━━ Data section ━━

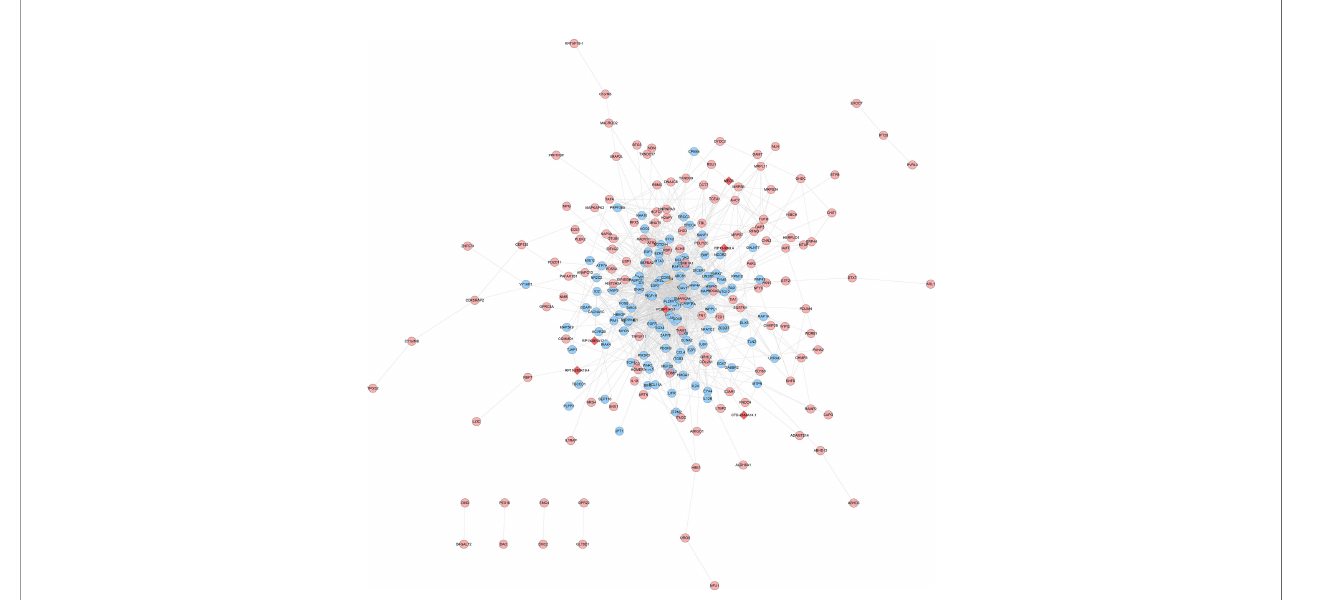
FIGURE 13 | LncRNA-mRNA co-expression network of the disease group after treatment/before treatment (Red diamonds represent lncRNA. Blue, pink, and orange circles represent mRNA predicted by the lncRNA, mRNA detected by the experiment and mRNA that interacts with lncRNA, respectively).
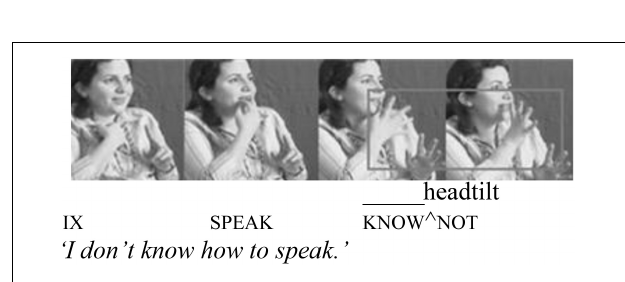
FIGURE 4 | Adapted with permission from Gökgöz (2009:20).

━━━
━━ Data section ━━

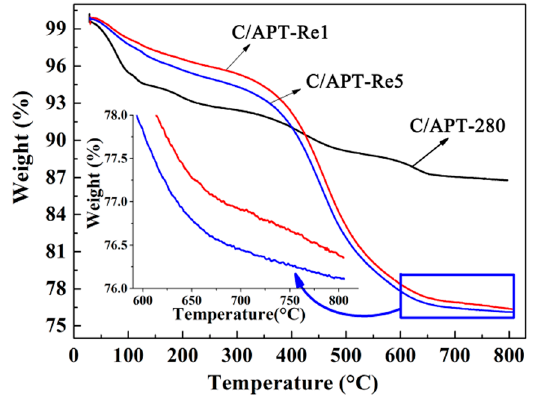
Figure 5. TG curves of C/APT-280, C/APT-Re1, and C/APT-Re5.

━━━
━━ Data section ━━

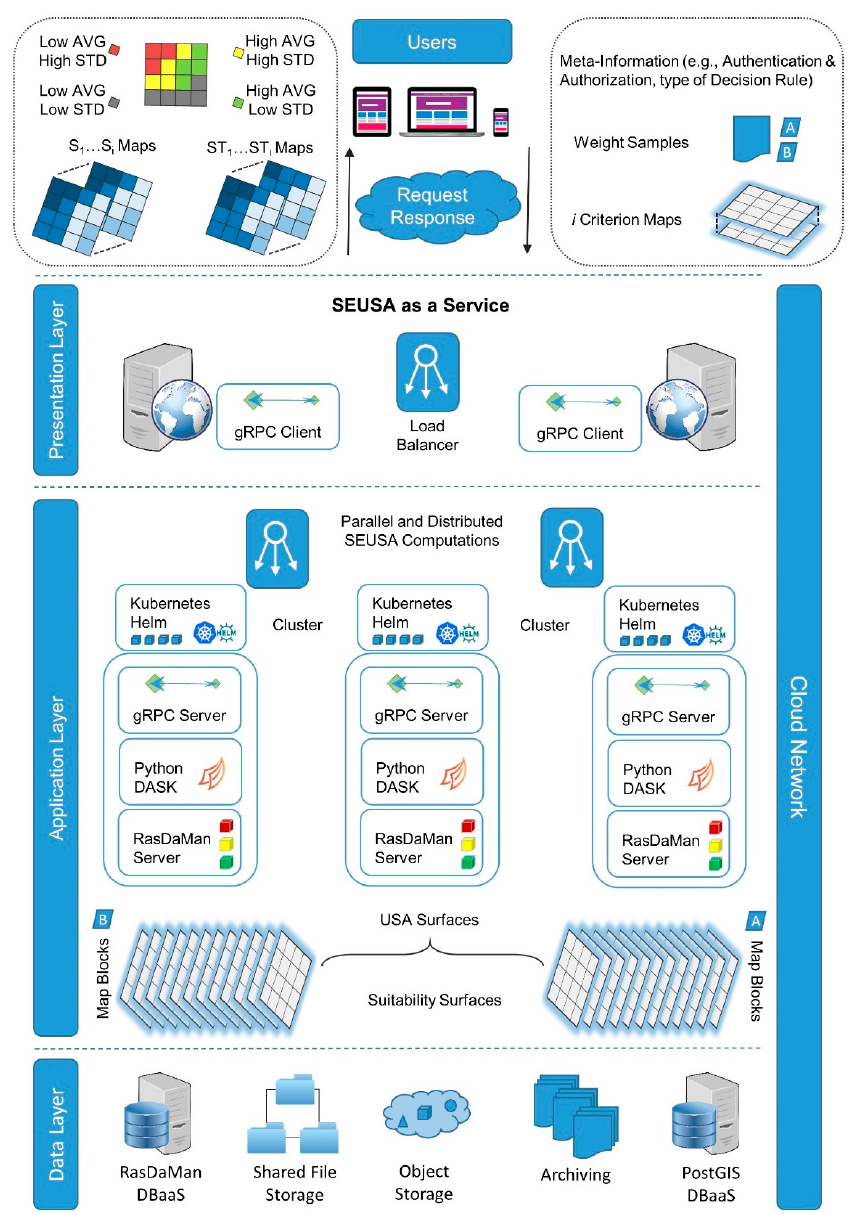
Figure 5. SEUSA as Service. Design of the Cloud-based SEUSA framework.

━━━

Activity =
For this exercise, please set down exactly the lines of the listing above from the line with "FIGURE 13 |" up to and including the line with "FIGURE 4 | Adapted", and no pictures.

Written solution =
FIGURE 13 | LncRNA-mRNA co-expression network of the disease group after treatment/before treatment (Red diamonds represent lncRNA. Blue, pink, and orange circles represent mRNA predicted by the lncRNA, mRNA detected by the experiment and mRNA that interacts with lncRNA, respectively).
FIGURE 4 | Adapted with permission from Gökgöz (2009:20).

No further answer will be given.